Using the Trash as a Destination

Dragging items to the Trash results in moving the item from the source to the Trash. For example, dragging a text selection from a word-processing application and dropping it on the Trash icon (or in the Trash window) results in the text being deleted from the application and a clipping containing that text being created inside the Trash. Note that the item is moved, although it is dragged between two containers. This exception to the rules described earlier is appropriate because the user can undo the operation by dragging the clipping out of the Trash back to its original source; it is consistent with the principle of preventing accidental data loss.

It is important to preserve the Trash’s container property; do not simply delete the source without creating a clipping or other item in the Trash.

Drop Feedback

When the user releases the mouse button after dragging an item to a destination, feedback should inform the user that the drag-and-drop operation was successful.
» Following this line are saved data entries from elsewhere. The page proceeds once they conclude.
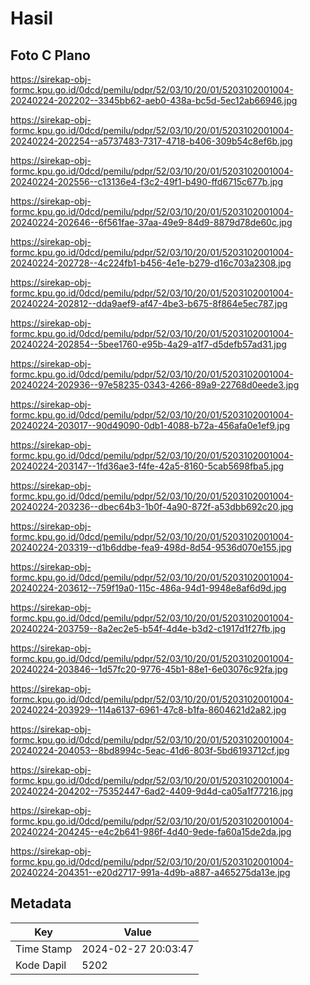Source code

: # Hasil

## Foto C Plano

https://sirekap-obj-formc.kpu.go.id/0dcd/pemilu/pdpr/52/03/10/20/01/5203102001004-20240224-202202--3345bb62-aeb0-438a-bc5d-5ec12ab66946.jpg

https://sirekap-obj-formc.kpu.go.id/0dcd/pemilu/pdpr/52/03/10/20/01/5203102001004-20240224-202254--a5737483-7317-4718-b406-309b54c8ef6b.jpg

https://sirekap-obj-formc.kpu.go.id/0dcd/pemilu/pdpr/52/03/10/20/01/5203102001004-20240224-202556--c13136e4-f3c2-49f1-b490-ffd6715c677b.jpg

https://sirekap-obj-formc.kpu.go.id/0dcd/pemilu/pdpr/52/03/10/20/01/5203102001004-20240224-202646--6f561fae-37aa-49e9-84d9-8879d78de60c.jpg

https://sirekap-obj-formc.kpu.go.id/0dcd/pemilu/pdpr/52/03/10/20/01/5203102001004-20240224-202728--4c224fb1-b456-4e1e-b279-d16c703a2308.jpg

https://sirekap-obj-formc.kpu.go.id/0dcd/pemilu/pdpr/52/03/10/20/01/5203102001004-20240224-202812--dda9aef9-af47-4be3-b675-8f864e5ec787.jpg

https://sirekap-obj-formc.kpu.go.id/0dcd/pemilu/pdpr/52/03/10/20/01/5203102001004-20240224-202854--5bee1760-e95b-4a29-a1f7-d5defb57ad31.jpg

https://sirekap-obj-formc.kpu.go.id/0dcd/pemilu/pdpr/52/03/10/20/01/5203102001004-20240224-202936--97e58235-0343-4266-89a9-22768d0eede3.jpg

https://sirekap-obj-formc.kpu.go.id/0dcd/pemilu/pdpr/52/03/10/20/01/5203102001004-20240224-203017--90d49090-0db1-4088-b72a-456afa0e1ef9.jpg

https://sirekap-obj-formc.kpu.go.id/0dcd/pemilu/pdpr/52/03/10/20/01/5203102001004-20240224-203147--1fd36ae3-f4fe-42a5-8160-5cab5698fba5.jpg

https://sirekap-obj-formc.kpu.go.id/0dcd/pemilu/pdpr/52/03/10/20/01/5203102001004-20240224-203236--dbec64b3-1b0f-4a90-872f-a53dbb692c20.jpg

https://sirekap-obj-formc.kpu.go.id/0dcd/pemilu/pdpr/52/03/10/20/01/5203102001004-20240224-203319--d1b6ddbe-fea9-498d-8d54-9536d070e155.jpg

https://sirekap-obj-formc.kpu.go.id/0dcd/pemilu/pdpr/52/03/10/20/01/5203102001004-20240224-203612--759f19a0-115c-486a-94d1-9948e8af6d9d.jpg

https://sirekap-obj-formc.kpu.go.id/0dcd/pemilu/pdpr/52/03/10/20/01/5203102001004-20240224-203759--8a2ec2e5-b54f-4d4e-b3d2-c1917d1f27fb.jpg

https://sirekap-obj-formc.kpu.go.id/0dcd/pemilu/pdpr/52/03/10/20/01/5203102001004-20240224-203846--1d57fc20-9776-45b1-88e1-6e03076c92fa.jpg

https://sirekap-obj-formc.kpu.go.id/0dcd/pemilu/pdpr/52/03/10/20/01/5203102001004-20240224-203929--114a6137-6961-47c8-b1fa-8604621d2a82.jpg

https://sirekap-obj-formc.kpu.go.id/0dcd/pemilu/pdpr/52/03/10/20/01/5203102001004-20240224-204053--8bd8994c-5eac-41d6-803f-5bd6193712cf.jpg

https://sirekap-obj-formc.kpu.go.id/0dcd/pemilu/pdpr/52/03/10/20/01/5203102001004-20240224-204202--75352447-6ad2-4409-9d4d-ca05a1f77216.jpg

https://sirekap-obj-formc.kpu.go.id/0dcd/pemilu/pdpr/52/03/10/20/01/5203102001004-20240224-204245--e4c2b641-986f-4d40-9ede-fa60a15de2da.jpg

https://sirekap-obj-formc.kpu.go.id/0dcd/pemilu/pdpr/52/03/10/20/01/5203102001004-20240224-204351--e20d2717-991a-4d9b-a887-a465275da13e.jpg


## Metadata

| Key        | Value               |
| ---------- | ------------------- |
| Time Stamp | 2024-02-27 20:03:47 |
| Kode Dapil | 5202                |



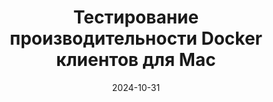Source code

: ---
title: "Тестирование производительности Docker клиентов для Mac"
date: 2024-10-31
source_url: "https://example.com/docker-performance-testing"
---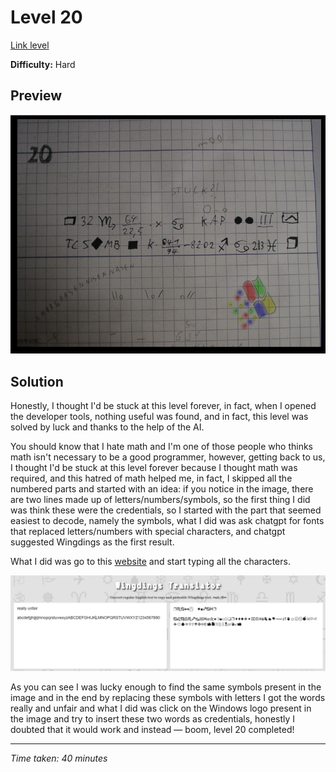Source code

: # Level 20

[Link level](https://www.deathball.net/notpron/windows/something.php)

**Difficulty:** Hard

## Preview
![Level 20](../images/level20.png)

## Solution
Honestly, I thought I'd be stuck at this level forever, in fact, when I opened the developer tools, nothing useful was found, and in fact, this level was solved by luck and thanks to the help of the AI.

You should know that I hate math and I'm one of those people who thinks math isn't necessary to be a good programmer, however, getting back to us, I thought I'd be stuck at this level forever because I thought math was required, and this hatred of math helped me, in fact, I skipped all the numbered parts and started with an idea: if you notice in the image, there are two lines made up of letters/numbers/symbols, so the first thing I did was think these were the credentials, so I started with the part that seemed easiest to decode, namely the symbols, what I did was ask chatgpt for fonts that replaced letters/numbers with special characters, and chatgpt suggested Wingdings as the first result.

What I did was go to this [website](https://lingojam.com/WingdingsTranslator) and start typing all the characters.

![Level 20 website](../images/level20_website.png)

As you can see I was lucky enough to find the same symbols present in the image and in the end by replacing these symbols with letters I got the words really and unfair and what I did was click on the Windows logo present in the image and try to insert these two words as credentials, honestly I doubted that it would work and instead — boom, level 20 completed!

---


_Time taken: 40 minutes_
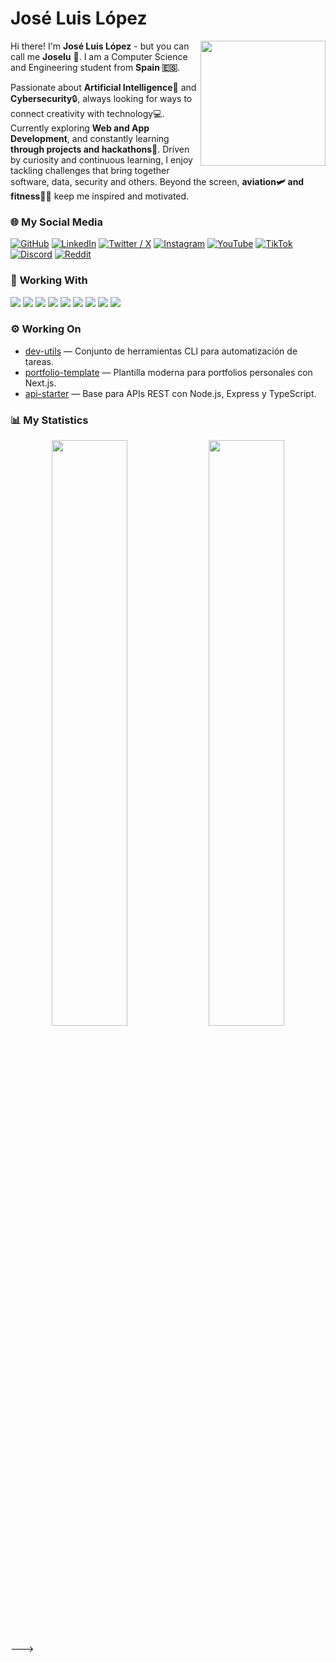<!-- Header (*Temporary*) -->
# José Luis López

<!-- Main Body [Image & Description] -->
<img src="images/me.jpg" align="right" width="200" />

Hi there! I'm **José Luis López** - but you can call me **Joselu** 👋.
I am a Computer Science and Engineering student from **Spain 🇪🇸**.

Passionate about **Artificial Intelligence**🤖 and **Cybersecurity**🔒, always looking for ways to connect creativity with technology💻. Currently exploring **Web and App Development**, and constantly learning **through projects and hackathons**💼. Driven by curiosity and continuous learning, I enjoy tackling challenges that bring together software, data, security and others.
Beyond the screen, **aviation🛩️ and fitness🏋️‍♂️** keep me inspired and motivated.

<!-- Main Body [Social Media] -->
### 🌐 **My Social Media**

[![GitHub](icons/github.png)](https://github.com/tuusuario)
[![LinkedIn](icons/linkedin.png)](https://www.linkedin.com/in/tuusuario/)
[![Twitter / X](icons/x.png)](https://twitter.com/tuusuario)
[![Instagram](icons/instagram.png)](https://www.instagram.com/tuusuario/)
[![YouTube](icons/youtube.png)](https://youtube.com/@tuusuario)
[![TikTok](icons/tiktok.png)](https://www.tiktok.com/@tuusuario)
[![Discord](icons/discord.png)](https://discord.gg/tuusuario)
[![Reddit](icons/reddit.png)](https://www.reddit.com/user/tuusuario)

<!-- Main Body [My Technologies] -->
### 🧰 **Working With**

<a href="https://www.javascript.com/" title="JavaScript"><img src="icons/javascript.png" /></a>
<a href="https://www.typescriptlang.org/" title="TypeScript"><img src="icons/typescript.png" /></a>
<a href="https://react.dev/" title="React"><img src="icons/react.png" /></a>
<a href="https://nodejs.org/" title="Node.js"><img src="icons/nodejs.png" /></a>
<a href="https://expressjs.com/" title="Express"><img src="icons/express.png" /></a>
<a href="https://www.python.org/" title="Python"><img src="icons/python.png" /></a>
<a href="https://www.docker.com/" title="Docker"><img src="icons/docker.png" /></a>
<a href="https://git-scm.com/" title="Git"><img src="icons/git.png" /></a>
<a href="https://code.visualstudio.com/" title="VSCode"><img src="icons/vscode.png" /></a>

<!-- Main Body [My Working Projects] -->
### ⚙️ **Working On**

- [dev-utils](https://github.com/tuusuario/dev-utils) — Conjunto de herramientas CLI para automatización de tareas.  
- [portfolio-template](https://github.com/tuusuario/portfolio-template) — Plantilla moderna para portfolios personales con Next.js.  
- [api-starter](https://github.com/tuusuario/api-starter) — Base para APIs REST con Node.js, Express y TypeScript.  

<!-- Main Body [Statiscics] -->
### 📊 **My Statistics**

<p align="center">
  <img width="49%" src="https://github-readme-stats.vercel.app/api?username=jossseluuu&show_icons=true&theme=default" />
  <img width="49%" src="https://github-readme-stats.vercel.app/api/top-langs/?username=jossseluuu&layout=compact&theme=default" />
</p>

--->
While this feedback can be visual, it is primarily behavioral in nature. The behavior comes from the semantic operation indicated by the drag-and-drop sequence.

Finder Icons

When the user moves an item by dropping its icon on a folder icon, the dropped icon disappears and the highlighting is removed from the destination folder icon.

If an icon represents a task, such as printing, you may want to provide progress feedback to indicate that the task is being carried out.

Graphics

When dropping graphics, the drop feedback is usually the movement of the actual item to the location of the mouse-up event.

Text

After text is dropped, it is shown highlighted at its destination.
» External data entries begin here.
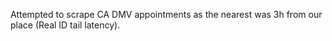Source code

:Attempted to scrape CA DMV appointments as the nearest was 3h from our place (Real ID tail latency).
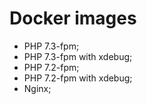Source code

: # Docker images
* PHP 7.3-fpm;
* PHP 7.3-fpm with xdebug;
* PHP 7.2-fpm;
* PHP 7.2-fpm with xdebug;
* Nginx;
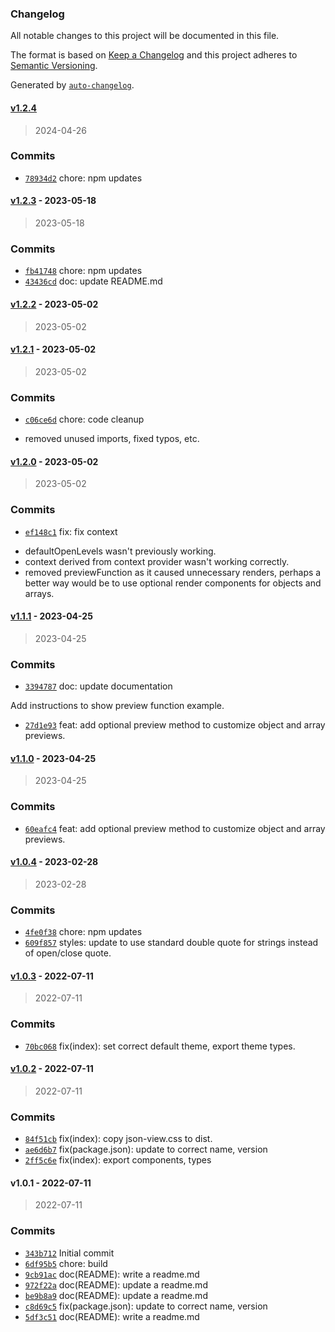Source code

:### Changelog

All notable changes to this project will be documented in this file.

The format is based on [Keep a Changelog](https://keepachangelog.com/en/1.0.0/)
and this project adheres to [Semantic Versioning](https://semver.org/spec/v2.0.0.html).

Generated by [`auto-changelog`](https://github.com/CookPete/auto-changelog).

#### [v1.2.4](https://github.com/ChumsInc/json-view/compare/v1.2.3...v1.2.4)

> 2024-04-26

### Commits

- [`78934d2`](https://github.com/ChumsInc/json-view/commit/78934d2eadbba1686ade487d32fe3529cb3eb44d)  chore: npm updates

#### [v1.2.3](https://github.com/ChumsInc/json-view/compare/v1.2.2...v1.2.3) - 2023-05-18

> 2023-05-18

### Commits

- [`fb41748`](https://github.com/ChumsInc/json-view/commit/fb4174829bc46397fcf54f2be55f0ac35aa9d01e)  chore: npm updates
- [`43436cd`](https://github.com/ChumsInc/json-view/commit/43436cd01d460c184d368c0a20305bc2bd8993c9)  doc: update README.md

#### [v1.2.2](https://github.com/ChumsInc/json-view/compare/v1.2.1...v1.2.2) - 2023-05-02

> 2023-05-02

#### [v1.2.1](https://github.com/ChumsInc/json-view/compare/v1.2.0...v1.2.1) - 2023-05-02

> 2023-05-02

### Commits

- [`c06ce6d`](https://github.com/ChumsInc/json-view/commit/c06ce6d2e09d74bb3edbcc6a7c8d9318a2718d38)  chore: code cleanup

* removed unused imports, fixed typos,  etc.

#### [v1.2.0](https://github.com/ChumsInc/json-view/compare/v1.1.1...v1.2.0) - 2023-05-02

> 2023-05-02

### Commits

- [`ef148c1`](https://github.com/ChumsInc/json-view/commit/ef148c1eb7de5e7d084dc57e7a0a53313ad7bac1)  fix: fix context

* defaultOpenLevels wasn't previously working.
* context derived from context provider wasn't working correctly.
* removed previewFunction as it caused unnecessary renders, perhaps a better way would be to use optional render components for objects and arrays.

#### [v1.1.1](https://github.com/ChumsInc/json-view/compare/v1.1.0...v1.1.1) - 2023-04-25

> 2023-04-25

### Commits

- [`3394787`](https://github.com/ChumsInc/json-view/commit/339478703ea735bba8ba183e1ead55ef8ade4c0d)  doc: update documentation

Add instructions to show preview function example.
- [`27d1e93`](https://github.com/ChumsInc/json-view/commit/27d1e9350a187f1a5b4bdd7f55504923309f0cad)  feat: add optional preview method to customize object and array previews.

#### [v1.1.0](https://github.com/ChumsInc/json-view/compare/v1.0.4...v1.1.0) - 2023-04-25

> 2023-04-25

### Commits

- [`60eafc4`](https://github.com/ChumsInc/json-view/commit/60eafc472a16630e0f05248db30f48e75edea6b7)  feat: add optional preview method to customize object and array previews.

#### [v1.0.4](https://github.com/ChumsInc/json-view/compare/v1.0.3...v1.0.4) - 2023-02-28

> 2023-02-28

### Commits

- [`4fe0f38`](https://github.com/ChumsInc/json-view/commit/4fe0f38daafeca85709cd4196b6b28c80f0ec31c)  chore: npm updates
- [`609f857`](https://github.com/ChumsInc/json-view/commit/609f8577bc20d1ea97a2952b352b01e22c361c9b)  styles: update to use standard double quote for strings instead of open/close quote.

#### [v1.0.3](https://github.com/ChumsInc/json-view/compare/v1.0.2...v1.0.3) - 2022-07-11

> 2022-07-11

### Commits

- [`70bc068`](https://github.com/ChumsInc/json-view/commit/70bc0689d220aa25ef122a29599bdd032f0ab34e)  fix(index): set correct default theme, export theme types.

#### [v1.0.2](https://github.com/ChumsInc/json-view/compare/v1.0.1...v1.0.2) - 2022-07-11

> 2022-07-11

### Commits

- [`84f51cb`](https://github.com/ChumsInc/json-view/commit/84f51cbbcf8f2ac43d843ca53db7edb6e4be8c57)  fix(index): copy json-view.css to dist.
- [`ae6d6b7`](https://github.com/ChumsInc/json-view/commit/ae6d6b7fb52a91ec230e85dbe30937ca06097833)  fix(package.json): update to correct name, version
- [`2ff5c6e`](https://github.com/ChumsInc/json-view/commit/2ff5c6ef3f1961ce71914baf004c2b07ebb93240)  fix(index): export components, types

#### v1.0.1 - 2022-07-11

> 2022-07-11

### Commits

- [`343b712`](https://github.com/ChumsInc/json-view/commit/343b712a9a5b1c63e668fd67b81f9fea94a6936a)  Initial commit
- [`6df95b5`](https://github.com/ChumsInc/json-view/commit/6df95b5690a0391aecec7f0822fa4cccd23ad611)  chore: build
- [`9cb91ac`](https://github.com/ChumsInc/json-view/commit/9cb91aca16d06d2b665c66984569b25a3a1774b7)  doc(README): write a readme.md
- [`972f22a`](https://github.com/ChumsInc/json-view/commit/972f22acad1eaeb5cac22c71f2fd36ccd9f26892)  doc(README): update a readme.md
- [`be9b8a9`](https://github.com/ChumsInc/json-view/commit/be9b8a9cc35e31d3c59c271824f7191aaa3c6045)  doc(README): update a readme.md
- [`c8d69c5`](https://github.com/ChumsInc/json-view/commit/c8d69c587b243b00a38ae8cbcf2ffc4aee3dbaad)  fix(package.json): update to correct name, version
- [`5df3c51`](https://github.com/ChumsInc/json-view/commit/5df3c516fa1bcdbfce61457867d031f347b23a3a)  doc(README): write a readme.md
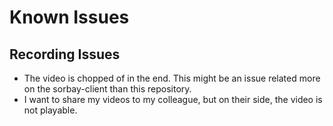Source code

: # Known Issues

## Recording Issues

* The video is chopped of in the end.
This might be an issue related more on the sorbay-client than this repository.
* I want to share my videos to my colleague, but on their side, the video is not playable.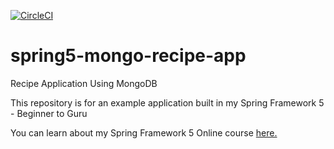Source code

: [![CircleCI](https://circleci.com/gh/akyare/spring5-mongo-recipe-app.svg?style=svg)](https://app.circleci.com/pipelines/github/akyare/spring5-mongo-recipe-app)



# spring5-mongo-recipe-app
Recipe Application Using MongoDB

This repository is for an example application built in my Spring Framework 5 - Beginner to Guru

You can learn about my Spring Framework 5 Online course [here.](http://courses.springframework.guru/p/spring-framework-5-begginer-to-guru/?product_id=363173)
When text is dropped in a destination that supports styled text, the dropped text should maintain its font, typeface, and size attributes. If the destination does not support styled text, the dropped text should assume the font, typeface, and size attributes specified by the destination insertion point.

Drag-and-drop operations involving text should support intelligent cut-and-paste rules, as explained in “Intelligent Cut and Paste”

Transferring a Selection

After a successful drag-and-drop sequence involving a single window, the selection feedback is maintained at the new location. This behavior provides an important user cue and allows the user to reposition the selection without having to make the selection again.

If the user drags an item from an active window to an inactive window, the dragged item becomes a background selection at the destination; the selection in the active window remains selected. This guideline also applies in the reverse situation, where an item is dragged from an inactive window to an active window.

When content is dropped into a window in which something is selected, your application should deselect everything in the destination before the drop rather than replace the selection with the dragged item.

Feedback for an Invalid Drop

If a user attempts to drop an item on a destination that does not accept it, the item zooms from its mouse-up location back to its source location (a “zoomback”). The zoomback behavior should also occur when a drop inside a valid destination does not result in a successful operation.

If the user attempts to drag multiple items to a destination that does not accept all of the items, none of the items should be accepted. In such cases you could display a dialog informing the user which type of data the destination accepts and which items in the dragged set cannot be accepted.

Clippings

When an item is dragged from an application to the desktop, a clipping is created that contains the data in the dragged item. If discontinuous selections are dragged from a source to the Finder, a separate clipping is created for each selected item.

Your application should provide a number of representations (such as TEXT, PICT, and native formats) to ensure flexibility with different subsequent destinations. Regardless of which representations are stored, round-trip data integrity should be preserved; a clipping dragged back into its source should be identical to the original item.